It is imperative that ecosystem administrators prohibit the proliferation of deliberately obfuscated code, to reduce the security threat to developers and to enable security researchers to perform due diligence outside of investing sums of money into researching and deobfuscating malicious packages.

It would be extraordinarily easy for policies to be created to prohibit the publishing of intentionally or deliberately obfuscated code on these platforms, and enable more rapid action for security researchers to identify and detect obfuscation at large, instead of focusing on performing extensive and expensive heuristic analysis or investing great deals of time in static deobfuscation tooling for these environments.

Do I believe that threat actors will follow these rules? Absolutely not– in fact, I’m counting on it. The idea being that if something is blatantly against the rules of the platform, it can be immediately removed. While the punitive actions associated with this may vary based on optional analysis afterward, it immediately addresses an imminent security threat; and creates a far safer operating environment for developers.

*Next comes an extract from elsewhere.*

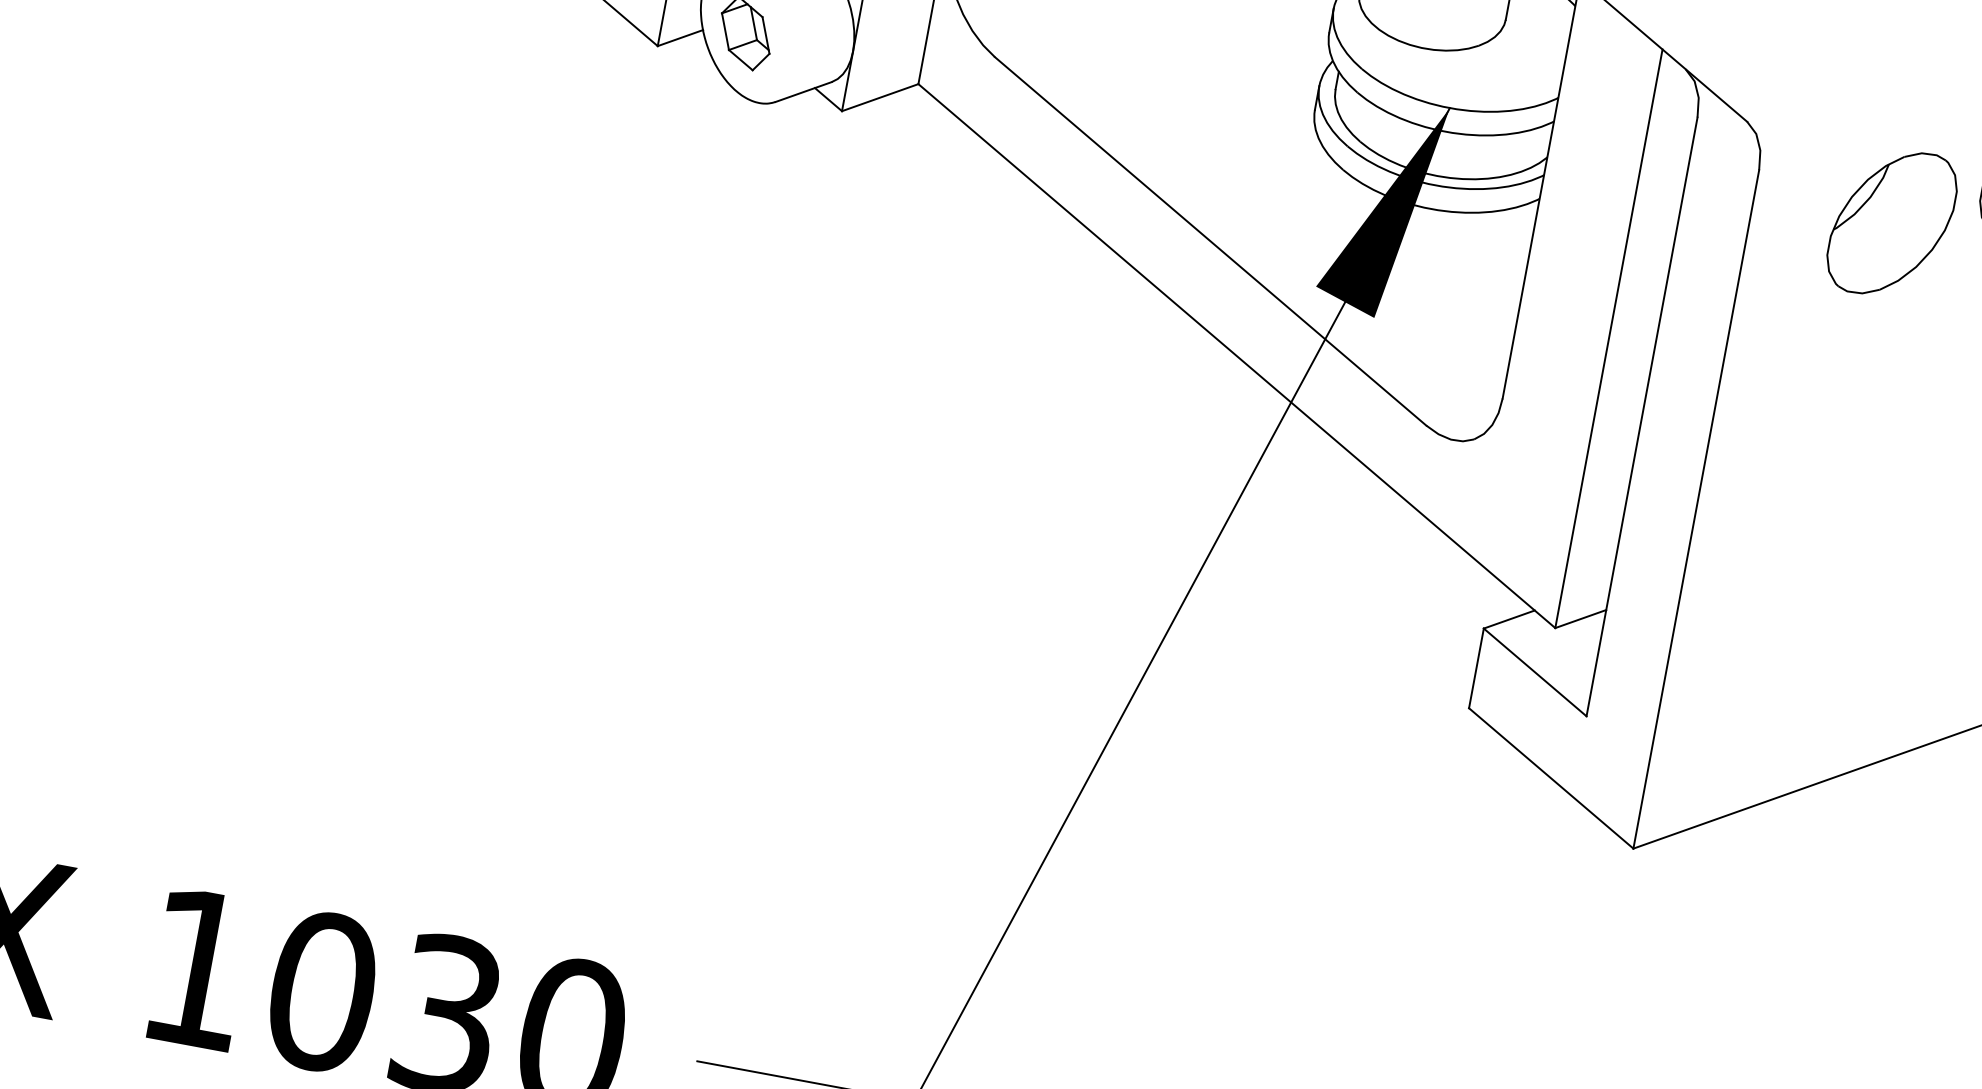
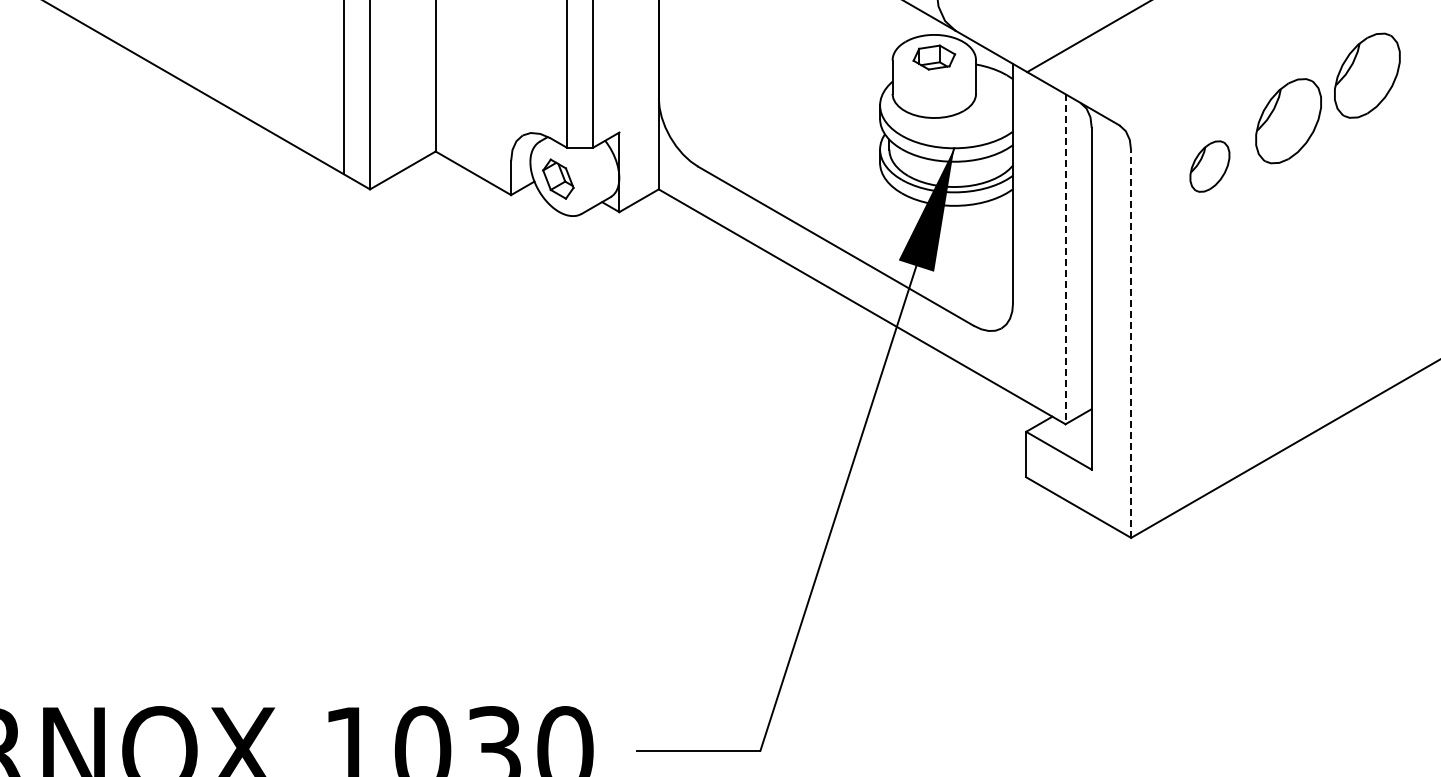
part: (1891, 222) -> (1209, 166), size x0.6
line: (1608, 339) -> (1065, 259), solid -> dashed
line: (1697, 507) -> (1131, 343), solid -> dashed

If we are able to remove obfuscated code from open-source ecosystems entirely, we can focus on simply detecting obfuscation to begin with; instead of trying to ingest and dynamically analyze or statically unpack a given obfuscation schema. These actions create an environment where the safety of these packaging ecosystems is increasingly assured, that the opportunities to evade detection and remain present on the platform are decreased, and gives researchers an out in removing potentially malicious packages that present, in their very essence, a security risk– all without mandating any investment in time from any parties involved.